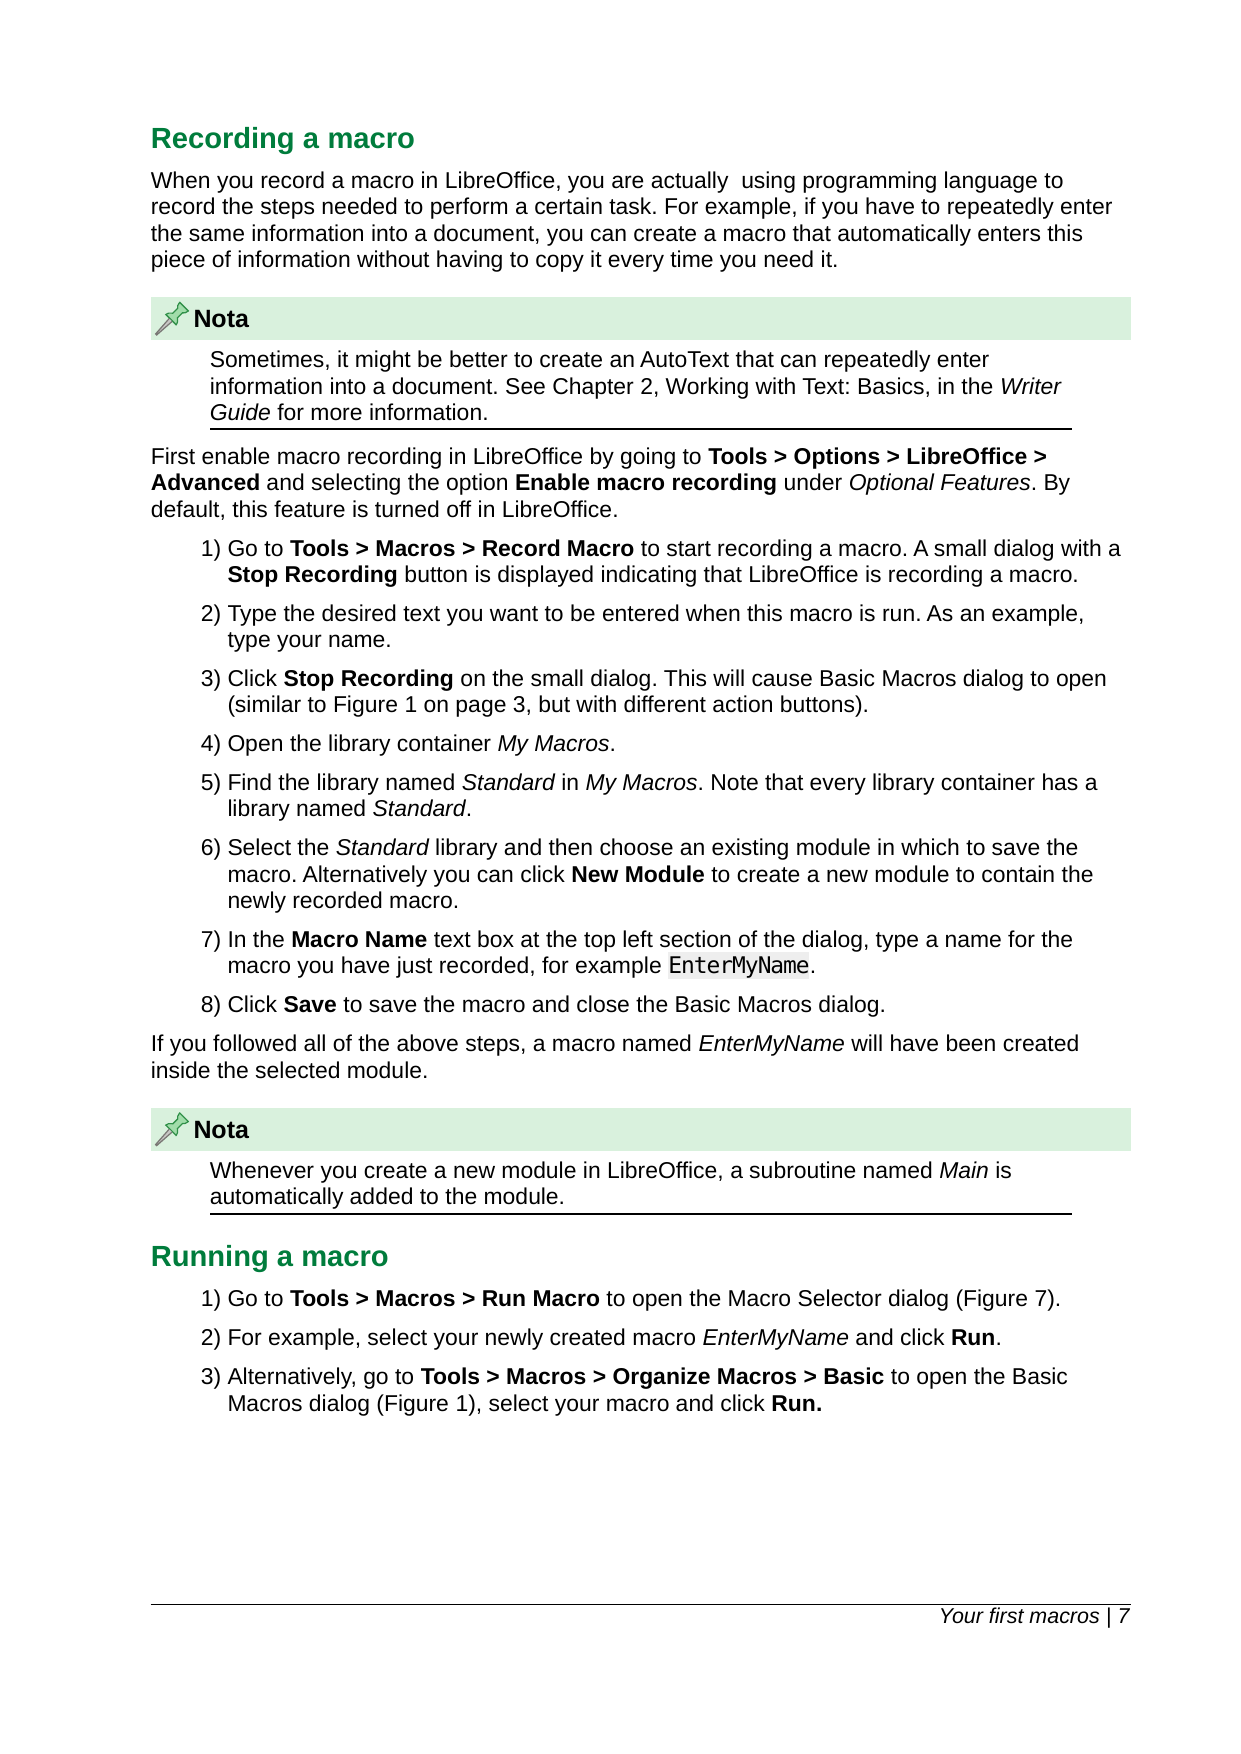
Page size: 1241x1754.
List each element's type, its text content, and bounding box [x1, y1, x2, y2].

list Click Stop Recording on the small dialog. This will cause Basic Macros dialog to open (similar to Figure 1 on page 3, but with different action buttons). [227, 665, 1131, 718]
subtitle Running a macro [151, 1239, 1131, 1273]
list Type the desired text you want to be entered when this macro is run. As an example, type your name. [227, 600, 1131, 652]
text When you record a macro in LibreOffice, you are actually using programming language to record the steps needed to perform a certain task. For example, if you have to repeatedly enter the same information into a document, you can create a macro that automatically enters this piece of information without having to copy it every time you need it. [151, 167, 1131, 272]
subtitle Nota [151, 1108, 1131, 1151]
text Sometimes, it might be better to create an AutoText that can repeatedly enter information into a document. See Chapter 2, Working with Text: Basics, in the Writer Guide for more information. [209, 346, 1072, 430]
list Click Save to save the macro and close the Basic Macros dialog. [227, 991, 1131, 1018]
list First enable macro recording in LibreOffice by going to Tools > Options > LibreOffice > Advanced and selecting the option Enable macro recording under Optional Features. By default, this feature is turned off in LibreOffice. [151, 443, 1131, 522]
list In the Macro Name text box at the top left section of the dialog, type a name for the macro you have just recorded, for example EnterMyName. [227, 926, 1131, 979]
subtitle Nota [151, 297, 1131, 340]
subtitle Recording a macro [151, 121, 1131, 154]
text If you followed all of the above steps, a macro named EnterMyName will have been created inside the selected module. [151, 1030, 1131, 1083]
list For example, select your newly created macro EnterMyName and click Run. [227, 1324, 1131, 1351]
list Go to Tools > Macros > Record Macro to start recording a macro. A small dialog with a Stop Recording button is displayed indicating that LibreOffice is recording a macro. [227, 534, 1131, 587]
list Open the library container My Macros. [227, 730, 1131, 756]
list Select the Standard library and then choose an existing module in which to save the macro. Alternatively you can click New Module to create a new module to contain the newly recorded macro. [227, 834, 1131, 913]
list Go to Tools > Macros > Run Macro to open the Macro Selector dialog (Figure 7). [227, 1285, 1131, 1312]
list Alternatively, go to Tools > Macros > Organize Macros > Basic to open the Basic Macros dialog (Figure 1), select your macro and click Run. [227, 1363, 1131, 1416]
text Whenever you create a new module in LibreOffice, a subroutine named Main is automatically added to the module. [209, 1157, 1072, 1215]
list Find the library named Standard in My Macros. Note that every library container has a library named Standard. [227, 769, 1131, 822]
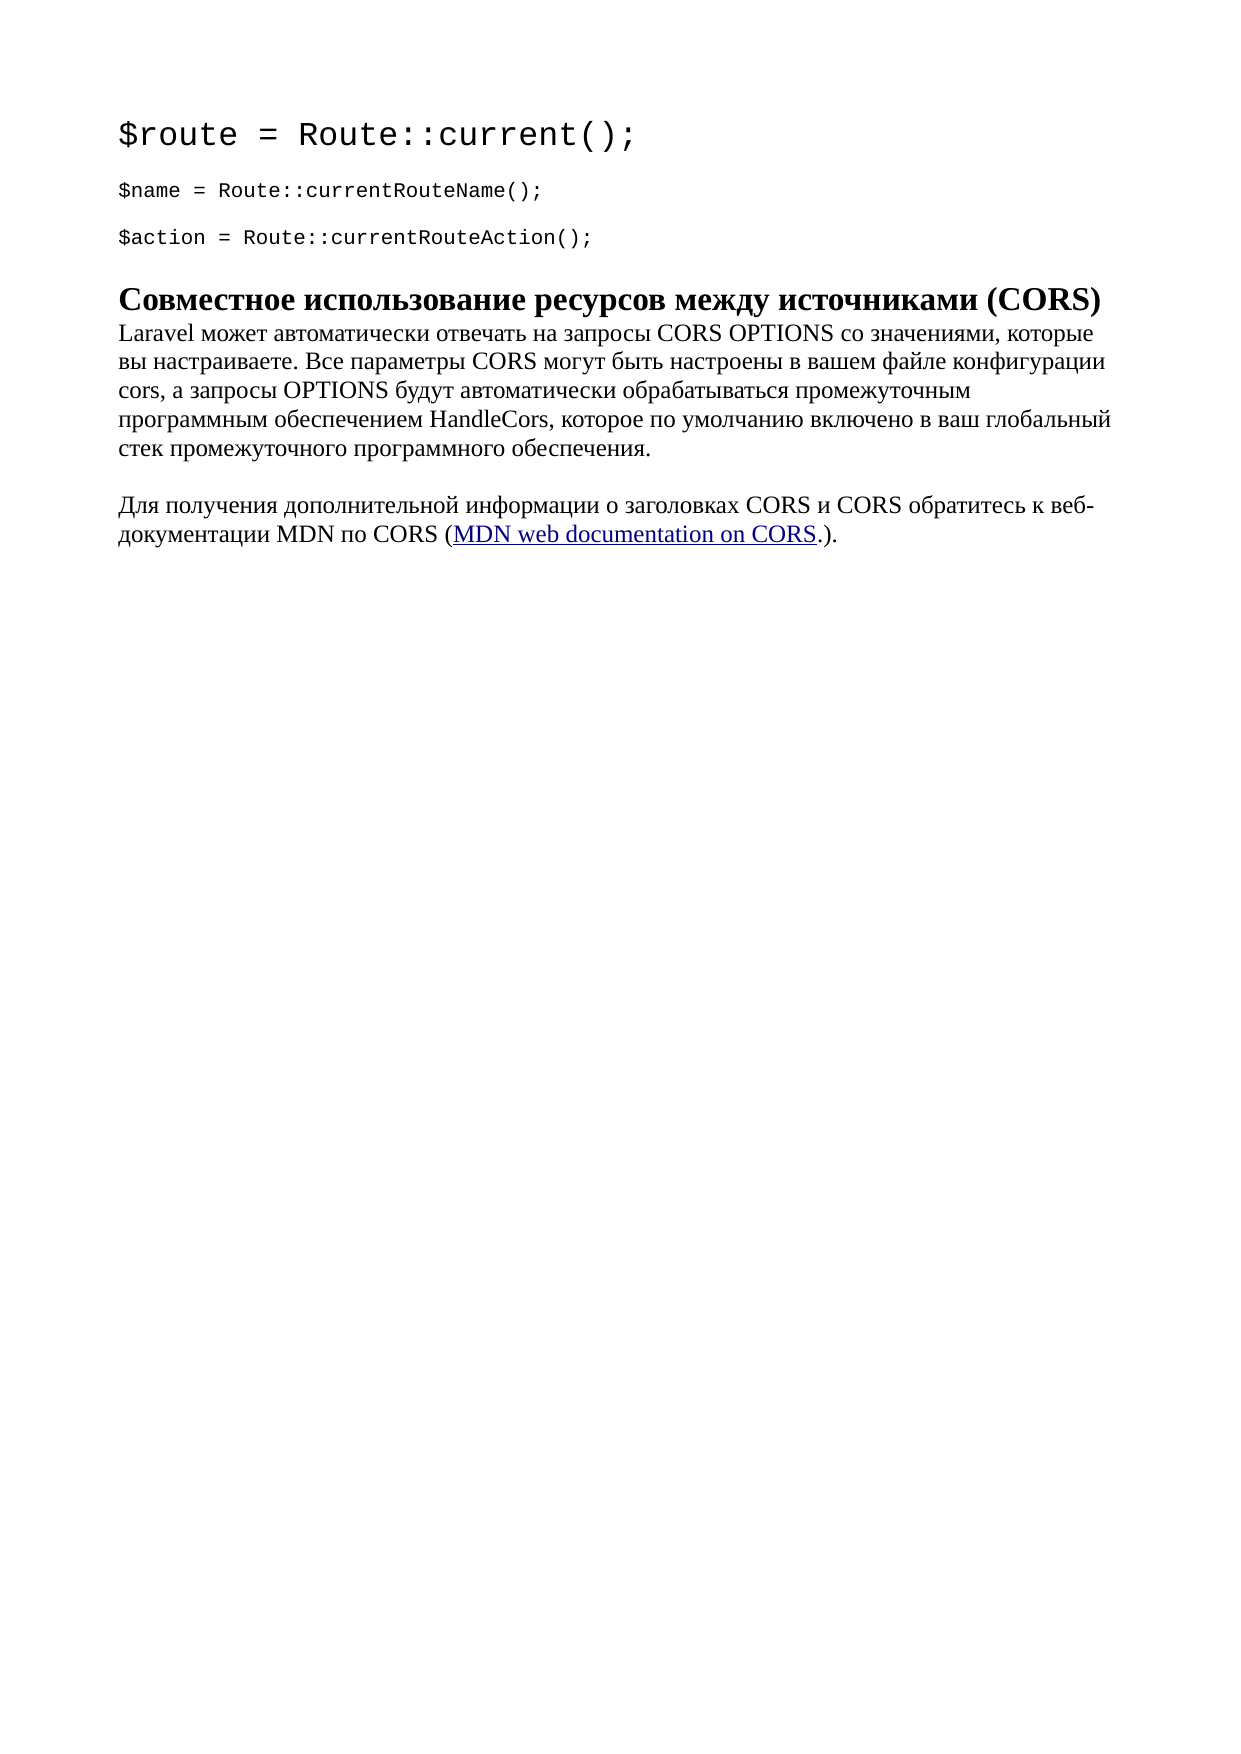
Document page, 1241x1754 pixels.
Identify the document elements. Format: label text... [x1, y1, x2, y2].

text $name = Route::currentRouteName(); [118, 179, 1122, 203]
text Совместное использование ресурсов между источниками (CORS) Laravel может автоматически отвечать на запросы CORS OPTIONS со значениями, которые вы настраиваете. Все параметры CORS могут быть настроены в вашем файле конфигурации cors, а запросы OPTIONS будут автоматически обрабатываться промежуточным программным обеспечением HandleCors, которое по умолчанию включено в ваш глобальный стек промежуточного программного обеспечения. Для получения дополнительной информации о заголовках CORS и CORS обратитесь к веб-документации MDN по CORS (MDN web documentation on CORS.). [118, 279, 1122, 548]
text $action = Route::currentRouteAction(); [118, 227, 1122, 251]
text $route = Route::current(); [118, 118, 1122, 156]
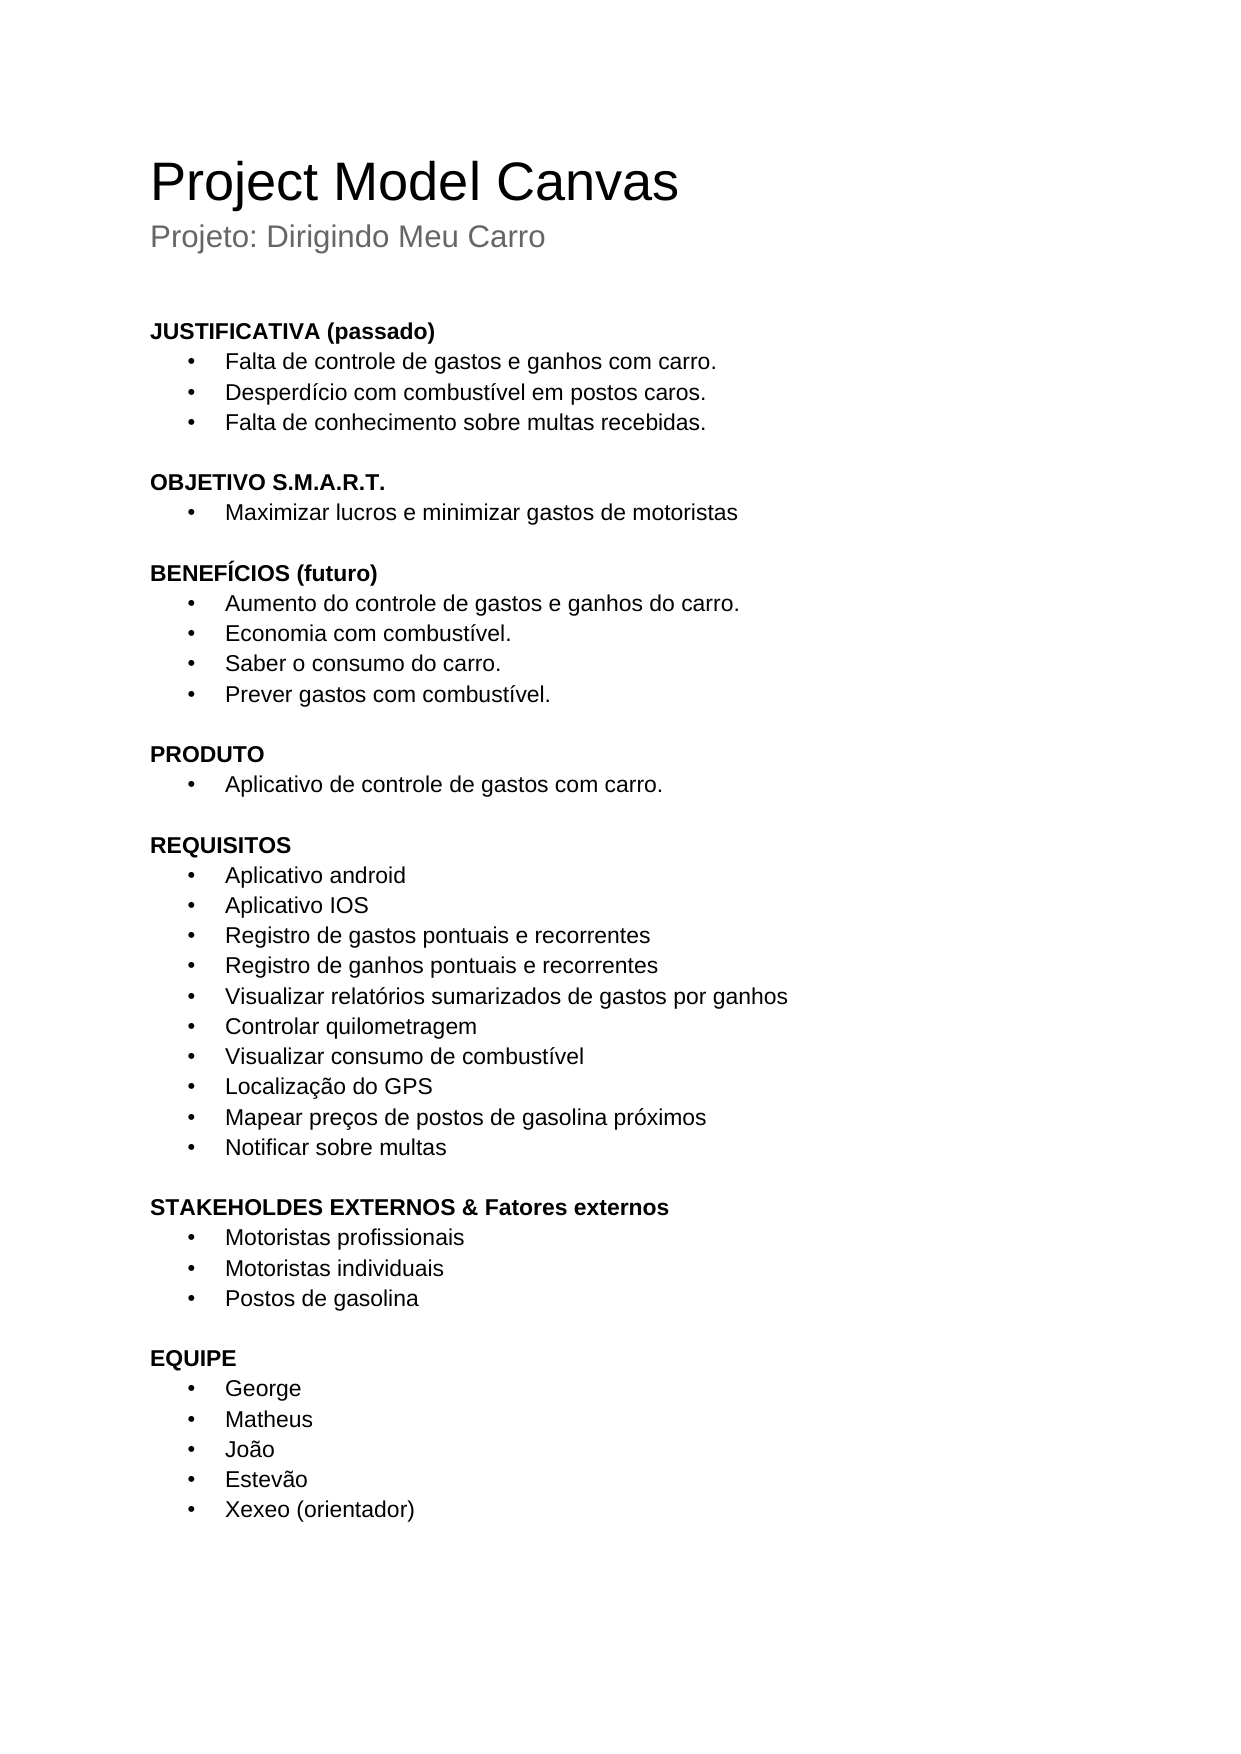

· · ·

Goal
Rewrite all of the records with each occurrence of "dialog" replaced by "window", keeping everything else unchanged. Omit the pictures.

Correct response
Page size: 1241x1754.
List each element's type, its text content, and bounding box [x1, y1, x2, y2].

list Click Stop Recording on the small window. This will cause Basic Macros window to open (similar to Figure 1 on page 3, but with different action buttons). [227, 665, 1131, 718]
subtitle Running a macro [151, 1239, 1131, 1273]
list Type the desired text you want to be entered when this macro is run. As an example, type your name. [227, 600, 1131, 652]
text When you record a macro in LibreOffice, you are actually using programming language to record the steps needed to perform a certain task. For example, if you have to repeatedly enter the same information into a document, you can create a macro that automatically enters this piece of information without having to copy it every time you need it. [151, 167, 1131, 272]
subtitle Nota [151, 1108, 1131, 1151]
text Sometimes, it might be better to create an AutoText that can repeatedly enter information into a document. See Chapter 2, Working with Text: Basics, in the Writer Guide for more information. [209, 346, 1072, 430]
list Click Save to save the macro and close the Basic Macros window. [227, 991, 1131, 1018]
list First enable macro recording in LibreOffice by going to Tools > Options > LibreOffice > Advanced and selecting the option Enable macro recording under Optional Features. By default, this feature is turned off in LibreOffice. [151, 443, 1131, 522]
list In the Macro Name text box at the top left section of the window, type a name for the macro you have just recorded, for example EnterMyName. [227, 926, 1131, 979]
subtitle Nota [151, 297, 1131, 340]
subtitle Recording a macro [151, 121, 1131, 154]
text If you followed all of the above steps, a macro named EnterMyName will have been created inside the selected module. [151, 1030, 1131, 1083]
list For example, select your newly created macro EnterMyName and click Run. [227, 1324, 1131, 1351]
list Go to Tools > Macros > Record Macro to start recording a macro. A small window with a Stop Recording button is displayed indicating that LibreOffice is recording a macro. [227, 534, 1131, 587]
list Open the library container My Macros. [227, 730, 1131, 756]
list Select the Standard library and then choose an existing module in which to save the macro. Alternatively you can click New Module to create a new module to contain the newly recorded macro. [227, 834, 1131, 913]
list Go to Tools > Macros > Run Macro to open the Macro Selector window (Figure 7). [227, 1285, 1131, 1312]
list Alternatively, go to Tools > Macros > Organize Macros > Basic to open the Basic Macros window (Figure 1), select your macro and click Run. [227, 1363, 1131, 1416]
text Whenever you create a new module in LibreOffice, a subroutine named Main is automatically added to the module. [209, 1157, 1072, 1215]
list Find the library named Standard in My Macros. Note that every library container has a library named Standard. [227, 769, 1131, 822]
Document page, 1241x1754 pixels.
Identify the document elements. Format: label text... [x1, y1, x2, y2].

text $name = Route::currentRouteName(); [118, 179, 1122, 203]
text Совместное использование ресурсов между источниками (CORS) Laravel может автоматически отвечать на запросы CORS OPTIONS со значениями, которые вы настраиваете. Все параметры CORS могут быть настроены в вашем файле конфигурации cors, а запросы OPTIONS будут автоматически обрабатываться промежуточным программным обеспечением HandleCors, которое по умолчанию включено в ваш глобальный стек промежуточного программного обеспечения. Для получения дополнительной информации о заголовках CORS и CORS обратитесь к веб-документации MDN по CORS (MDN web documentation on CORS.). [118, 279, 1122, 548]
text $action = Route::currentRouteAction(); [118, 227, 1122, 251]
text $route = Route::current(); [118, 118, 1122, 156]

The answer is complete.